How to Make a Quilting Stencil

Since my quilting style is interpretive, I thought I would share how I make my stencils. I generally start with a paint stencil or quilt stencil that I've downloaded. I print it onto plain paper and trace it onto a write-on transparency sheet with an erasable projection marker. Then, I pin the sheet to the quilt to see how the design fits and make adjustments with the stencil. When I have it roughly the way I want it, I scan the sheet with white paper on top into my computer. I open the design in Paint Shop Pro and perfect it using 1/4" guides and vector shapes. A 5 pixel width line is the same as a fine point marker. I print this design onto an inkjet transparency sheet and cut outside the lines with an craft knife. Now, I have a reusable clear stencil for marking my quilts.
Sometimes, I use packaged paint stencils that I purchased. The daisy paint stencil was the basis for this quilt design.
I traced the areas I liked onto Write-On Transparency film with an erasable Overhead Projector marker.
Then, I cleaned up the image in Paint Shop Pro.
I printed the design onto Inkjet Transparency film.
I placed the printed design over the quilt block to check placement.
I cut out the stencil with a craft knife.
I traced the stencil onto the quilt block. The circles weerent centered so I centered them on the block after I cut out the design.
 
This is what it looked like when it was stitched.

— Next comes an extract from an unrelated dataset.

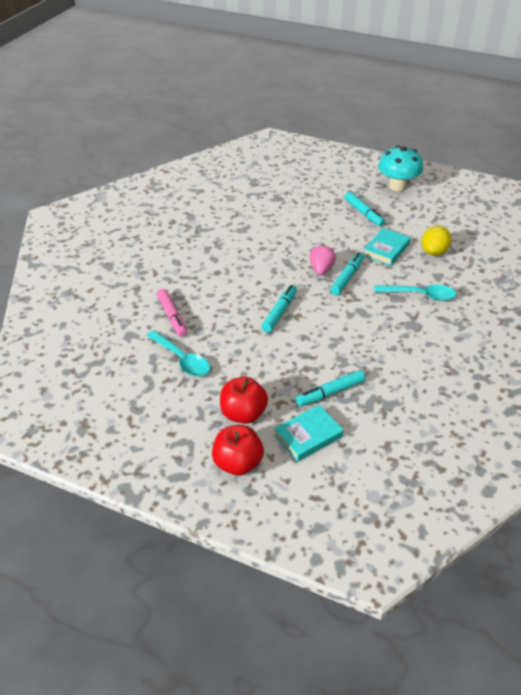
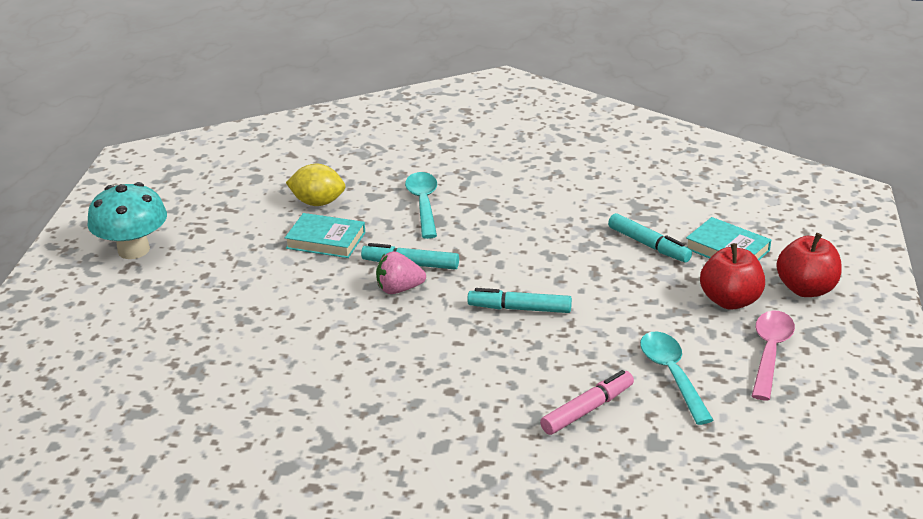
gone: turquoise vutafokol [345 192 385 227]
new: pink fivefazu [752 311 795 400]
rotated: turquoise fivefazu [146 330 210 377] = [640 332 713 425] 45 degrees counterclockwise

To make a continuous line stencil, I cut out the positive image and traced around it. It's tempting to punch holes through the lines, but that didn't work as well as I had hoped for lines that were close together. This one is cut out of poster board.
 
For this one, I traced lines with a fine point sharpie and cut out all but the sharp points and curves.

Separating the elements made it easy to mark this block.